Now that we have the matrix of effects set up, we can pass it as an argument to the function that we developed earlier, along with other parameter values of the model. Then, we can run the function, and plot the results.

#Running the coevolutionary model
r=coevo(A=A, sx=0.1, sy=0.1, tmax=100, p0_y=0.2, p0_x=0.2)

#Plotting the results

library(ggplot2)
library(ggpubr)

ggplot()+
  geom_line(data=r, aes(x=t, y=x_dp), color="royalblue3")+ # Frequency of allele A for victims, in blue
  geom_line(data=r, aes(x=t, y=y_dp), color="firebrick3")+ #Frequency of allele A for exploiters, in red
  xlab("Generations")+ylab("Frequency of allele A")+
  theme_pubr()

Using the function that simulates coevolution, try to explore how the coevolutionary dynamics changes under different parameter values. Try to answer the following questions:

How different values of \(s_{x}\), \(s_{y}\) and initial frequency of alleles modify the outcome of coevolution?
Under what situations coevolution erodes polymorphism from the victim’s population?

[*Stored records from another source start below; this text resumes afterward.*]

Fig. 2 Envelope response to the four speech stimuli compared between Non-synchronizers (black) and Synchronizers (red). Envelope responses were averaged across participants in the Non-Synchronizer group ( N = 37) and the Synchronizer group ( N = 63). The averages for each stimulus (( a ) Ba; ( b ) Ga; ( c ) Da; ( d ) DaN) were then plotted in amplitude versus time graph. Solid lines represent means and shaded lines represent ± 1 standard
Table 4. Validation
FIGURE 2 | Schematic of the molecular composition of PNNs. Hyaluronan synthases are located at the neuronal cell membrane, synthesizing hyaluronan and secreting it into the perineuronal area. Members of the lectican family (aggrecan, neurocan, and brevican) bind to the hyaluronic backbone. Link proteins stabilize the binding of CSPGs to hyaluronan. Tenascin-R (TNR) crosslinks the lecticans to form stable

6.2 Simulating coevolution of antagonistic interactions under different assumptions

Until now we are assuming that a gene-for-gene mechanism underlies the coevolution of victims and exploiters. However, in some cases the interaction may also depend on the matching of alleles, as in the interaction between the small crustacean Daphnia magna and the bacteria Pasteuria ramosa (Luijckx et al. 2013). In this case, the matrix of effects takes the following form:

\[ \begin{array}{cc} & \begin{array}{cc} A_{y} & B_{y} \end{array} \\ \begin{array}{cc} A_{x} \\ B_{x} \end{array} & \left( \begin{array}{cc} 1 && 0 \\ 0 && 1 \end{array} \right)\end{array} \] Following our previous implementation, build this matrix in R and use it as an argument to simulate coevolution of a victim and an exploiter species under a matching allele mechanism. Plot the results and try to answer the following questions:

What differences can you observe between the coevolutionary dynamics under a gene-for-gene or a matching allele mechanism?
What would be a possible explanation for these differences?

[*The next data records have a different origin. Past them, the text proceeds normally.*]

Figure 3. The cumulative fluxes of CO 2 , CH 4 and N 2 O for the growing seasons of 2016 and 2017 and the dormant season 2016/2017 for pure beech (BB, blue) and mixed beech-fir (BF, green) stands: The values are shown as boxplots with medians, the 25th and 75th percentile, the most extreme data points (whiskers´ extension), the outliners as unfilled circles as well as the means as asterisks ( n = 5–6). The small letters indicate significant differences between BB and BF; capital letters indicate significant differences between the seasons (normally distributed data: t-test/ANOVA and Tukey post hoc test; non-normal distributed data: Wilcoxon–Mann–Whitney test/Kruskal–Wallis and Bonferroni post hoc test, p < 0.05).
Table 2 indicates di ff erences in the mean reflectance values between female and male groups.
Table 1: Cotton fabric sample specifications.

6.3 Simulating coevolution of mutualistic interactions

In the previous section, we simulated coevolution of one victim and exploiter species under two different mechanisms determining the outcome of the interaction, gene-for-gene or matching allele. Here, we will slightly modify this coevolutionary model to encompass mutualistic interactions. To do so, we need to modify our assumption about how interactions affect the fitness of species, and what is the interaction mechanism mediating this effect. Mutualisms are interactions that increase the fitness of individuals. In that case, the equations for the fitness of individuals carrying the alleles A or B of two mutualists, are as follows:

\[\begin{aligned} W_{A,x}&=1+s_{x}\left[\alpha_{AxAy}p_{y}+\alpha_{AxBy}(1-p_{y})\right] \\ W_{B,x}&=1+s_{x}\left[\alpha_{BxAy}p_{y}+\alpha_{BxBy}(1-p_{y})\right] \\ W_{A,y}&=1+s_{y}\left[\alpha_{AyAx}p_{x}+\alpha_{AyBx}(1-p_{x})\right] \\ W_{B,y}&=1+s_{y}\left[\alpha_{ByAx}p_{x}+\alpha_{ByBx}(1-p_{x})\right] \\ \end{aligned}\]

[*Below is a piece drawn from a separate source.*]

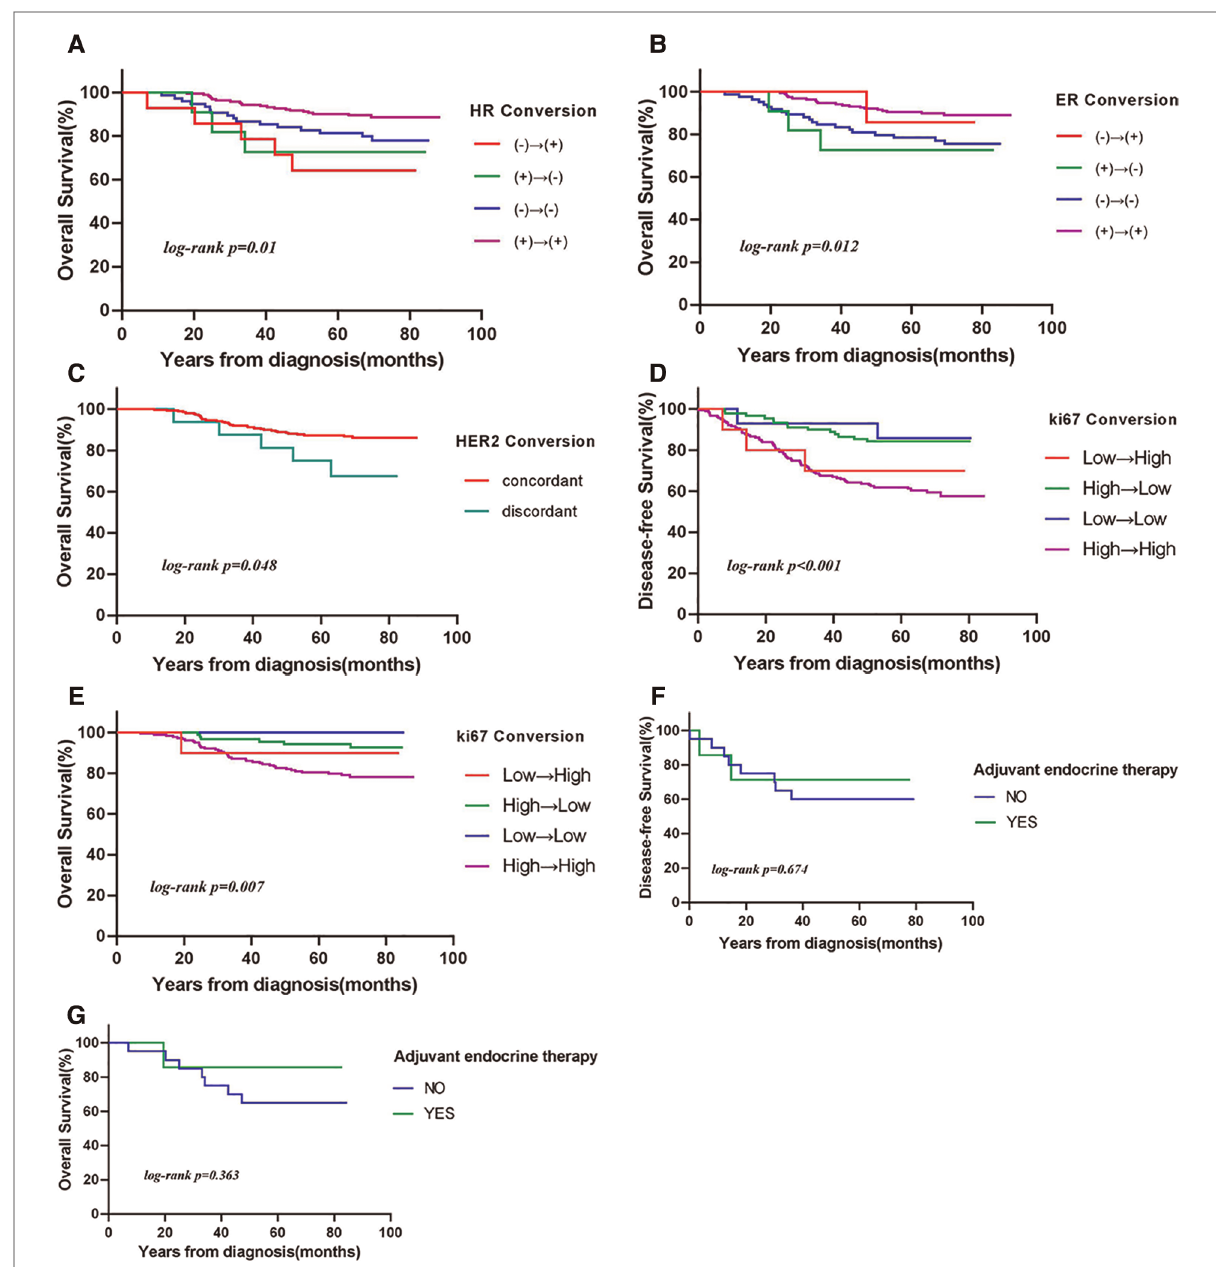
conversion [( D ) DFS: P <0.001; ( E ) OS: P =0.007], and ( F,G ) HR conversion in patients treated with endocrine therapy [( F ) DFS: P =0.674; ( G ) OS: P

Since, many mutualistic interactions are mediated by a trait matching mechanism, we model this mechanism using the matrix of effects of the matching allele model:

\[ \begin{array}{cc} & \begin{array}{cc} A_{y} & B_{y} \end{array} \\ \begin{array}{cc} A_{x} \\ B_{x} \end{array} & \left( \begin{array}{cc} 1 && 0 \\ 0 && 1 \end{array} \right)\end{array} \] For this section, your task will be to adapt the function that simulate coevolution to incorporate the fitness equations and the matrix of effects for mutualisms. Then, simulate the coevolutionary dynamics and try to answer the following question:

When mutualistic species coevolve, is it possible to maintain both alleles (i.e. polymorphism) in the populations?
What would be a possible biological mechanism that could change this outcome? Think about a mechanism that we could include as an additional assumption in the fitness of individuals of the mutualistic species.